Course’s debut album, a self-titled full-length set for release in 2021, reflects the band’s hybrid idiosyncrasy in more than one way. “I recorded this album part solo, and part with the band in Texas hill country,” says Robbins. The band left Chicago to spend a week in Dripping Springs, a desert town where producer Dan Duszynski (who also drums for Loma on Subpop) set up a studio among airstream trailers. When the pandemic hit, the band had to pivot and finish the record at home, working virtually from their Chicago apartments. Course shows a clear departure from the more solemn singer-songwriter tracks of Robbins’ past. Bright but with depth, the album offers a collection of elegantly upbeat reflections on life and love— though not without somber moments. The track “Henry” narrates a friend’s suicide by train, with Robbins singing from the perspective of a mother losing a beloved son. Recorded while in quarantine (Robbins recorded her own vocals in her bathroom), “Crazy Love” is a refreshing love song that’s decidedly not sad. The folk-synth track “Nick of Time” revisits a bit of familiar territory for Robbins, but with a fresh, more complex take on the genre. Featuring three songs co-written with friend and fellow Chicago musician Kevin Prchal as well as backing vocals by former bandmate Jamie Semel (who left Chicago during the pandemic), Course is an album filled with intricate and sweeping stories—literally. At one point while writing lyrics Robbins found herself stuck, so she devised another way into the songs: She wrote narrative fiction stories to accompany and elaborate each track. 

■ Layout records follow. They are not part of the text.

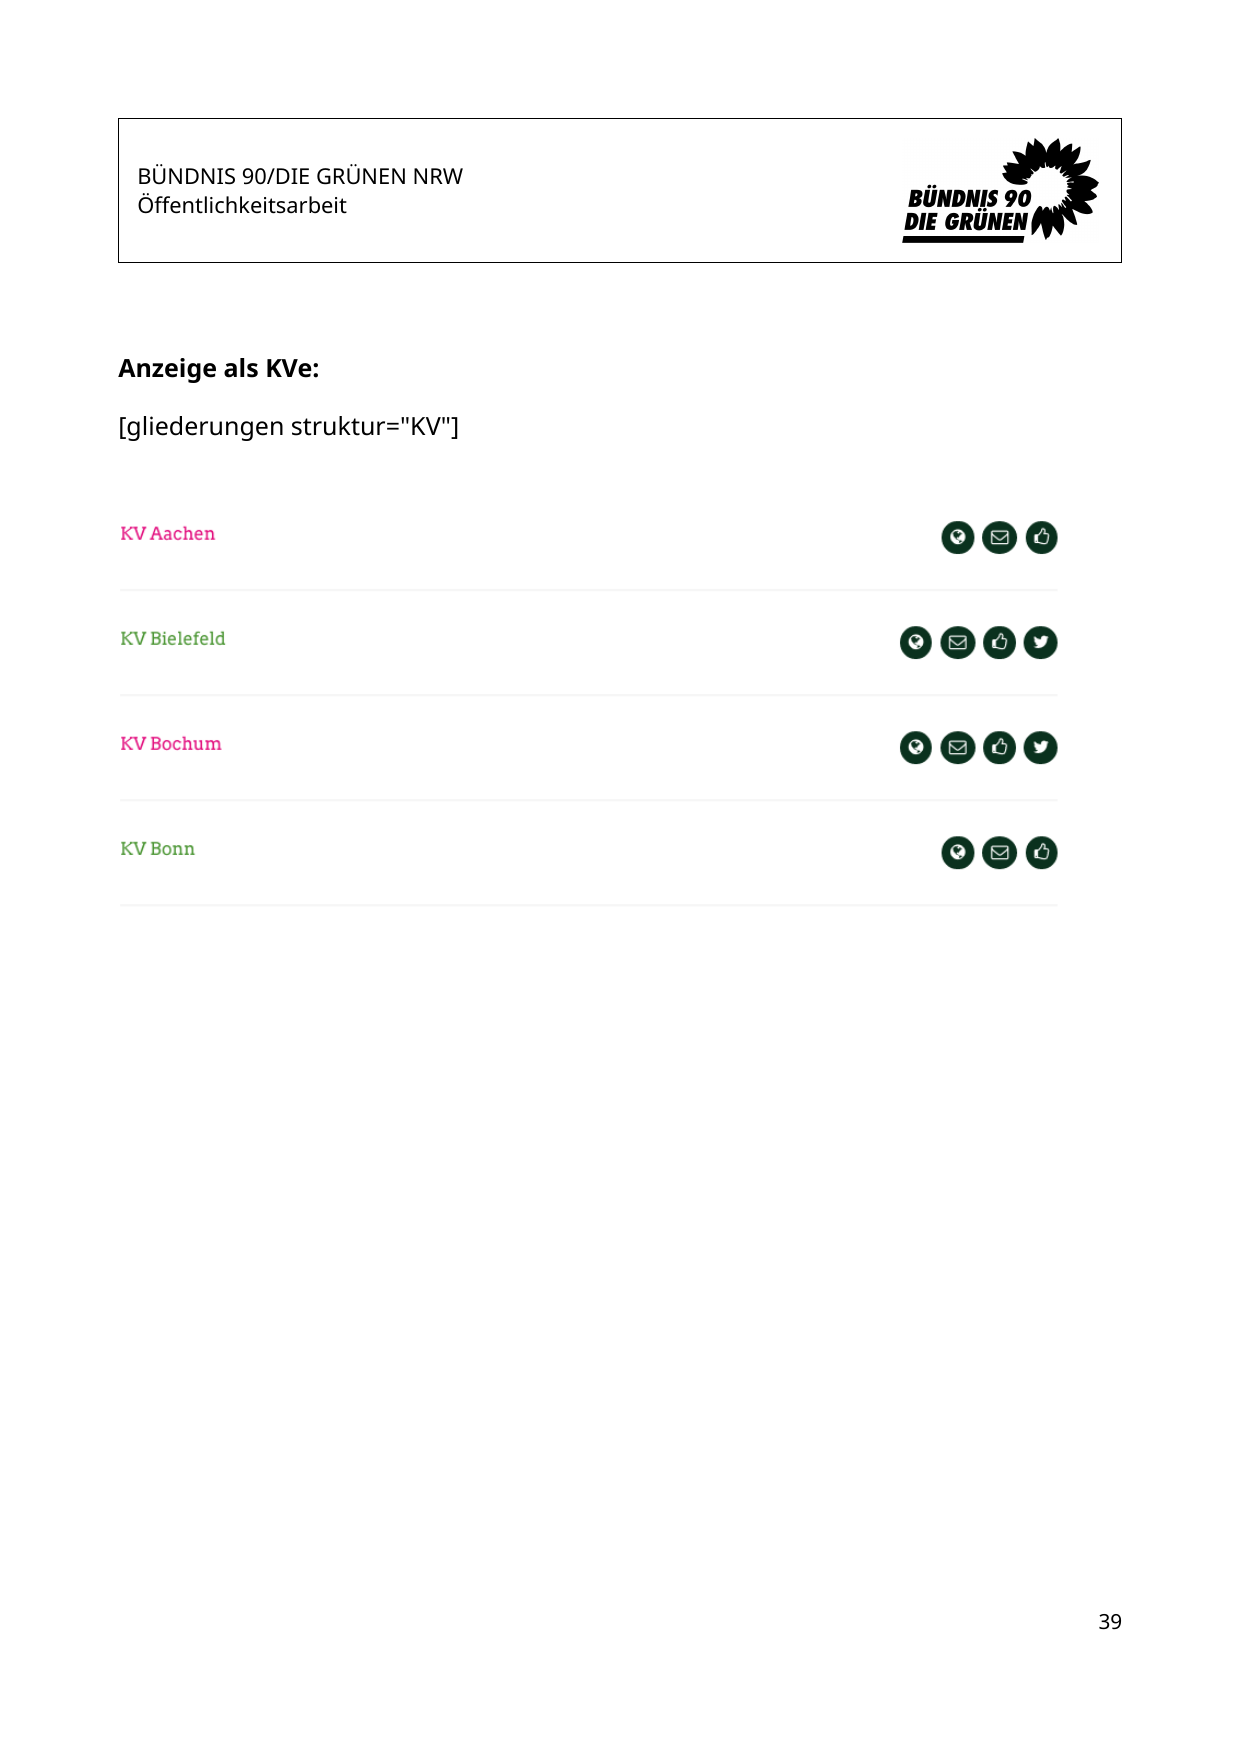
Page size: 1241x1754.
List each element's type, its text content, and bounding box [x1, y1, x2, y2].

picture [902, 138, 1099, 243]
text Anzeige als KVe: [118, 350, 1122, 384]
picture [107, 484, 1074, 925]
text [gliederungen struktur="KV"] [118, 409, 1122, 443]
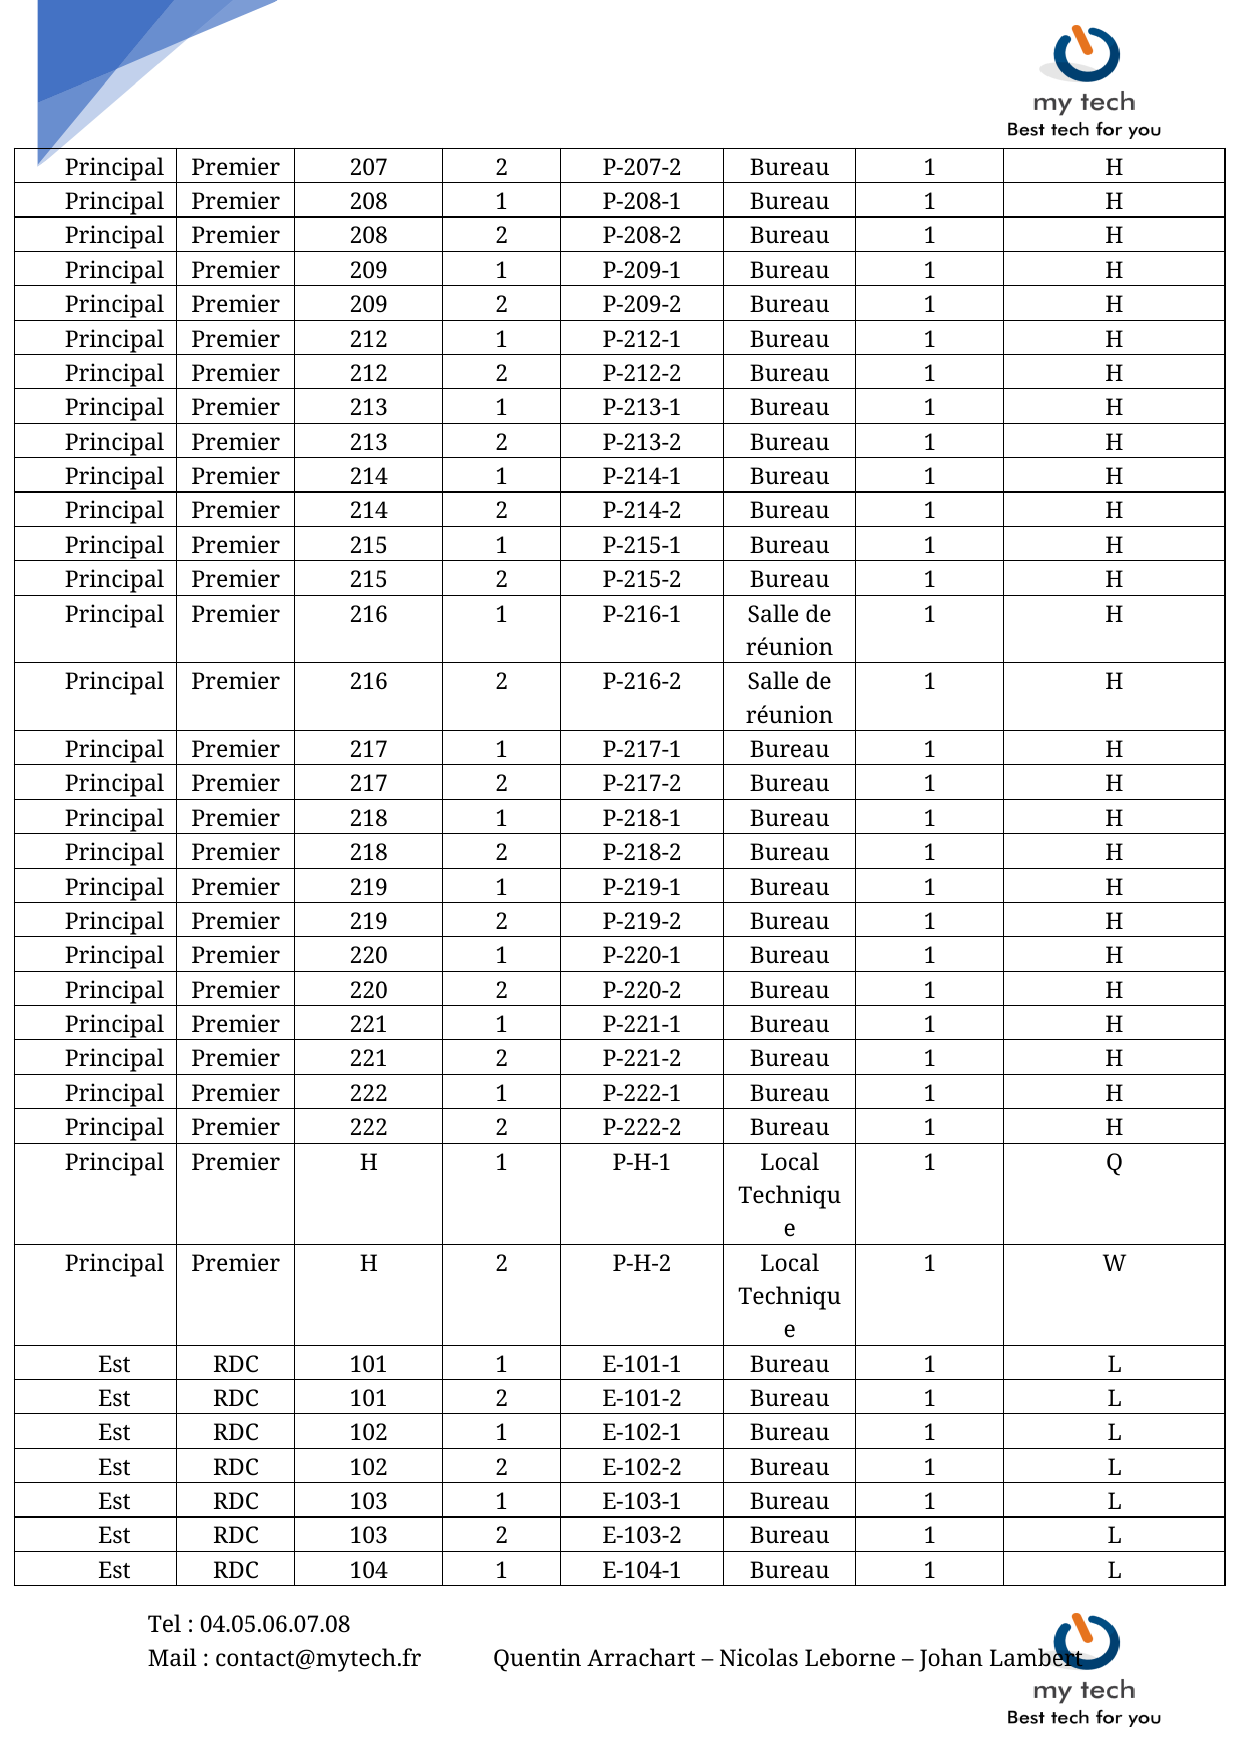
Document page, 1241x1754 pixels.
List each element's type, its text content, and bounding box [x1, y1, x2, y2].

table_cell H [1004, 321, 1224, 354]
table_cell RDC [177, 1552, 294, 1585]
table_cell 1 [856, 493, 1003, 526]
table_cell P-219-2 [561, 903, 723, 936]
table_cell Premier [177, 596, 294, 662]
table_cell 2 [443, 1109, 560, 1142]
table_cell P-218-1 [561, 800, 723, 833]
table_cell Principal [15, 596, 176, 662]
table_cell P-208-2 [561, 218, 723, 251]
table_cell Bureau [724, 937, 855, 971]
table_cell 220 [295, 937, 442, 971]
table_cell 1 [443, 1346, 560, 1379]
table_cell H [1004, 1075, 1224, 1108]
table_cell Premier [177, 218, 294, 251]
table_cell E-102-2 [561, 1449, 723, 1482]
table_cell H [1004, 1109, 1224, 1142]
table_cell P-216-2 [561, 663, 723, 730]
table_cell H [1004, 355, 1224, 388]
table_cell P-222-2 [561, 1109, 723, 1142]
table_cell P-220-1 [561, 937, 723, 971]
table_cell 1 [443, 800, 560, 833]
table_cell P-H-2 [561, 1245, 723, 1344]
table_cell 1 [443, 389, 560, 423]
table_cell Bureau [724, 183, 855, 216]
table_cell H [1004, 149, 1224, 182]
table_cell 1 [856, 149, 1003, 182]
table_cell 104 [295, 1552, 442, 1585]
table_cell P-213-2 [561, 424, 723, 457]
table_cell 1 [856, 1414, 1003, 1448]
table_cell H [1004, 1040, 1224, 1074]
table_cell Premier [177, 834, 294, 867]
table_cell 217 [295, 765, 442, 799]
table_cell W [1004, 1245, 1224, 1344]
table_cell 2 [443, 972, 560, 1005]
table_cell 212 [295, 321, 442, 354]
table_cell H [295, 1245, 442, 1344]
table_cell 1 [856, 458, 1003, 491]
table_cell 1 [856, 937, 1003, 971]
table_cell Principal [15, 183, 176, 216]
table_cell Est [15, 1346, 176, 1379]
table_cell P-219-1 [561, 869, 723, 902]
table_cell Premier [177, 903, 294, 936]
table_cell Local Technique [724, 1245, 855, 1344]
table_cell Premier [177, 765, 294, 799]
table_cell L [1004, 1518, 1224, 1551]
table_cell Bureau [724, 731, 855, 764]
table_cell E-103-2 [561, 1518, 723, 1551]
table_cell 216 [295, 663, 442, 730]
table_cell 1 [443, 1006, 560, 1039]
table_cell Principal [15, 286, 176, 319]
table_cell 1 [856, 183, 1003, 216]
table_cell 103 [295, 1518, 442, 1551]
table_cell Bureau [724, 355, 855, 388]
table_cell Bureau [724, 1109, 855, 1142]
table_cell 1 [856, 596, 1003, 662]
table_cell 2 [443, 1449, 560, 1482]
table_cell 208 [295, 218, 442, 251]
table_cell Principal [15, 834, 176, 867]
table_cell H [1004, 561, 1224, 594]
table_cell Bureau [724, 286, 855, 319]
table_cell Salle de réunion [724, 663, 855, 730]
table_cell H [1004, 800, 1224, 833]
table_cell Principal [15, 903, 176, 936]
table_cell P-209-2 [561, 286, 723, 319]
table_cell H [1004, 937, 1224, 971]
table_cell Premier [177, 355, 294, 388]
table_cell 1 [856, 1040, 1003, 1074]
table_cell 1 [443, 1552, 560, 1585]
table_cell Principal [15, 869, 176, 902]
table_cell 1 [856, 218, 1003, 251]
table_cell 1 [856, 903, 1003, 936]
table_cell Bureau [724, 149, 855, 182]
table_cell Est [15, 1518, 176, 1551]
table_cell P-214-2 [561, 493, 723, 526]
table_cell Principal [15, 1144, 176, 1243]
table_cell Bureau [724, 1006, 855, 1039]
table_cell Bureau [724, 765, 855, 799]
table_cell Premier [177, 869, 294, 902]
table_cell Premier [177, 389, 294, 423]
table_cell 218 [295, 834, 442, 867]
table_cell P-212-1 [561, 321, 723, 354]
table_cell 1 [856, 1245, 1003, 1344]
table_cell 1 [443, 937, 560, 971]
table_cell Principal [15, 1075, 176, 1108]
table_cell Premier [177, 937, 294, 971]
table_cell Principal [15, 355, 176, 388]
table_cell 101 [295, 1346, 442, 1379]
table_cell Bureau [724, 903, 855, 936]
table_cell P-220-2 [561, 972, 723, 1005]
table_cell 218 [295, 800, 442, 833]
table_cell L [1004, 1483, 1224, 1516]
table_cell Bureau [724, 252, 855, 285]
table_cell Salle de réunion [724, 596, 855, 662]
table_cell Bureau [724, 527, 855, 560]
table_cell 1 [856, 252, 1003, 285]
table_cell H [1004, 424, 1224, 457]
table_cell RDC [177, 1414, 294, 1448]
table_cell Bureau [724, 321, 855, 354]
table_cell E-102-1 [561, 1414, 723, 1448]
table_cell H [1004, 493, 1224, 526]
table_cell Premier [177, 183, 294, 216]
table_cell H [1004, 765, 1224, 799]
table_cell 1 [443, 252, 560, 285]
table_cell 1 [443, 183, 560, 216]
table_cell Bureau [724, 1518, 855, 1551]
table_cell 2 [443, 663, 560, 730]
table_cell H [1004, 1006, 1224, 1039]
table_cell 1 [856, 321, 1003, 354]
table_cell Premier [177, 1245, 294, 1344]
table_cell Premier [177, 1144, 294, 1243]
table_cell Premier [177, 663, 294, 730]
table_cell Principal [15, 458, 176, 491]
table_cell Principal [15, 1040, 176, 1074]
table_cell Principal [15, 561, 176, 594]
table_cell 1 [443, 1483, 560, 1516]
table_cell P-222-1 [561, 1075, 723, 1108]
table_cell H [1004, 252, 1224, 285]
table_cell 220 [295, 972, 442, 1005]
table_cell Bureau [724, 458, 855, 491]
table_cell Principal [15, 218, 176, 251]
table_cell 213 [295, 424, 442, 457]
table_cell Principal [15, 493, 176, 526]
table_cell 1 [856, 1483, 1003, 1516]
table_cell Bureau [724, 1075, 855, 1108]
table_cell P-212-2 [561, 355, 723, 388]
table_cell 2 [443, 286, 560, 319]
table_cell 1 [856, 869, 1003, 902]
table_cell 221 [295, 1040, 442, 1074]
table_cell H [1004, 286, 1224, 319]
table_cell H [295, 1144, 442, 1243]
table_cell P-216-1 [561, 596, 723, 662]
table_cell 1 [856, 1006, 1003, 1039]
table_cell Premier [177, 149, 294, 182]
table_cell Est [15, 1449, 176, 1482]
table_cell H [1004, 903, 1224, 936]
table_cell 222 [295, 1075, 442, 1108]
table_cell Principal [15, 252, 176, 285]
table_cell H [1004, 458, 1224, 491]
table_cell Premier [177, 800, 294, 833]
table_cell 1 [856, 527, 1003, 560]
table_cell 219 [295, 903, 442, 936]
table_cell Principal [15, 321, 176, 354]
table_cell Bureau [724, 1552, 855, 1585]
table_cell P-218-2 [561, 834, 723, 867]
table_cell 1 [856, 1075, 1003, 1108]
table_cell P-215-1 [561, 527, 723, 560]
table_cell Bureau [724, 869, 855, 902]
table_cell 1 [856, 1518, 1003, 1551]
table_cell RDC [177, 1380, 294, 1413]
table_cell H [1004, 596, 1224, 662]
table_cell 209 [295, 286, 442, 319]
table_cell Est [15, 1483, 176, 1516]
table_cell 2 [443, 834, 560, 867]
table_cell 1 [443, 321, 560, 354]
table_cell P-209-1 [561, 252, 723, 285]
table_cell Bureau [724, 1483, 855, 1516]
table_cell E-101-2 [561, 1380, 723, 1413]
table_cell RDC [177, 1449, 294, 1482]
table_cell 1 [443, 869, 560, 902]
table_cell Principal [15, 731, 176, 764]
table_cell 2 [443, 903, 560, 936]
table_cell Premier [177, 1109, 294, 1142]
table_cell H [1004, 834, 1224, 867]
table_cell 2 [443, 765, 560, 799]
table_cell Premier [177, 1075, 294, 1108]
table_cell Principal [15, 1245, 176, 1344]
table_cell 1 [443, 1414, 560, 1448]
table_cell 216 [295, 596, 442, 662]
table_cell 215 [295, 527, 442, 560]
table_cell Est [15, 1414, 176, 1448]
table_cell Principal [15, 527, 176, 560]
table_cell Q [1004, 1144, 1224, 1243]
table_cell 212 [295, 355, 442, 388]
table_cell Principal [15, 149, 176, 182]
table_cell 2 [443, 355, 560, 388]
table_cell 1 [856, 663, 1003, 730]
table_cell 1 [856, 834, 1003, 867]
table_cell 1 [856, 1109, 1003, 1142]
table_cell 1 [856, 765, 1003, 799]
table_cell 1 [856, 389, 1003, 423]
table_cell Bureau [724, 834, 855, 867]
table_cell 1 [443, 1075, 560, 1108]
table_cell 1 [856, 1449, 1003, 1482]
table_cell 1 [856, 1552, 1003, 1585]
table_cell H [1004, 183, 1224, 216]
table_cell 2 [443, 493, 560, 526]
table_cell 2 [443, 424, 560, 457]
table_cell L [1004, 1449, 1224, 1482]
table_cell 207 [295, 149, 442, 182]
table_cell E-104-1 [561, 1552, 723, 1585]
table_cell Premier [177, 252, 294, 285]
table_cell Premier [177, 731, 294, 764]
table_cell Bureau [724, 561, 855, 594]
table_cell RDC [177, 1346, 294, 1379]
table_cell Bureau [724, 972, 855, 1005]
table_cell Premier [177, 424, 294, 457]
table_cell P-207-2 [561, 149, 723, 182]
table_cell 1 [856, 1144, 1003, 1243]
table_cell P-217-2 [561, 765, 723, 799]
table_cell Principal [15, 663, 176, 730]
table_cell Premier [177, 458, 294, 491]
table_cell P-221-2 [561, 1040, 723, 1074]
table_cell 2 [443, 1518, 560, 1551]
table_cell L [1004, 1414, 1224, 1448]
table_cell H [1004, 389, 1224, 423]
table_cell Bureau [724, 1414, 855, 1448]
table_cell 215 [295, 561, 442, 594]
table_cell 1 [443, 596, 560, 662]
table_cell 2 [443, 149, 560, 182]
table_cell H [1004, 663, 1224, 730]
table_cell Principal [15, 800, 176, 833]
table_cell H [1004, 218, 1224, 251]
table_cell 2 [443, 1245, 560, 1344]
table_cell H [1004, 869, 1224, 902]
table_cell Premier [177, 527, 294, 560]
table_cell L [1004, 1552, 1224, 1585]
table_cell Principal [15, 424, 176, 457]
table_cell 209 [295, 252, 442, 285]
table_cell P-221-1 [561, 1006, 723, 1039]
table_cell 1 [856, 286, 1003, 319]
table_cell 101 [295, 1380, 442, 1413]
table_cell 1 [856, 972, 1003, 1005]
table_cell Premier [177, 1040, 294, 1074]
table_cell Premier [177, 321, 294, 354]
table_cell Bureau [724, 424, 855, 457]
table_cell 1 [856, 355, 1003, 388]
table_cell 1 [856, 424, 1003, 457]
table_cell Bureau [724, 1380, 855, 1413]
table_cell Bureau [724, 218, 855, 251]
table_cell 214 [295, 458, 442, 491]
table_cell RDC [177, 1483, 294, 1516]
table_cell Principal [15, 972, 176, 1005]
table_cell Bureau [724, 800, 855, 833]
table_cell 222 [295, 1109, 442, 1142]
table_cell H [1004, 972, 1224, 1005]
table_cell P-217-1 [561, 731, 723, 764]
table_cell Premier [177, 561, 294, 594]
table_cell Premier [177, 493, 294, 526]
table_cell Premier [177, 286, 294, 319]
table_cell Principal [15, 1006, 176, 1039]
table_cell P-213-1 [561, 389, 723, 423]
table_cell P-214-1 [561, 458, 723, 491]
table_cell 214 [295, 493, 442, 526]
table_cell 2 [443, 1040, 560, 1074]
table_cell RDC [177, 1518, 294, 1551]
table_cell 102 [295, 1414, 442, 1448]
table_cell E-103-1 [561, 1483, 723, 1516]
table_cell P-208-1 [561, 183, 723, 216]
table_cell Local Technique [724, 1144, 855, 1243]
table_cell P-215-2 [561, 561, 723, 594]
table_cell Principal [15, 1109, 176, 1142]
table_cell Bureau [724, 493, 855, 526]
table_cell 1 [443, 1144, 560, 1243]
table_cell 208 [295, 183, 442, 216]
table_cell 219 [295, 869, 442, 902]
table_cell P-H-1 [561, 1144, 723, 1243]
table_cell 1 [856, 1346, 1003, 1379]
table_cell 213 [295, 389, 442, 423]
table_cell Bureau [724, 1449, 855, 1482]
table_cell 221 [295, 1006, 442, 1039]
table_cell 1 [443, 458, 560, 491]
table_cell H [1004, 731, 1224, 764]
table_cell Est [15, 1380, 176, 1413]
table_cell 1 [856, 561, 1003, 594]
table_cell 1 [856, 1380, 1003, 1413]
table_cell Bureau [724, 389, 855, 423]
table_cell L [1004, 1346, 1224, 1379]
table_cell Principal [15, 389, 176, 423]
table_cell Principal [15, 765, 176, 799]
table_cell 103 [295, 1483, 442, 1516]
table_cell 1 [443, 731, 560, 764]
table_cell 102 [295, 1449, 442, 1482]
table_cell Premier [177, 972, 294, 1005]
table_cell 2 [443, 218, 560, 251]
table_cell Bureau [724, 1346, 855, 1379]
table_cell 1 [856, 731, 1003, 764]
table_cell 1 [856, 800, 1003, 833]
table_cell E-101-1 [561, 1346, 723, 1379]
table_cell 2 [443, 561, 560, 594]
table_cell Bureau [724, 1040, 855, 1074]
table_cell Principal [15, 937, 176, 971]
table_cell 217 [295, 731, 442, 764]
table_cell 2 [443, 1380, 560, 1413]
table_cell L [1004, 1380, 1224, 1413]
table_cell Est [15, 1552, 176, 1585]
table_cell 1 [443, 527, 560, 560]
table_cell H [1004, 527, 1224, 560]
table_cell Premier [177, 1006, 294, 1039]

Despite the complications of 2020, Course continues to evolve, growing closer as bandmates and more expansive as artists. That flexibility and spirit permeates their music as well as their activity. The band currently meets online while in-person gatherings are prohibited. They also formed a pandemic horror movie club, watching films in separate houses to reinforce a sense of togetherness. “It feels kind of weird putting out an album right now,” says Robbins. “But what happens if we stop making music?”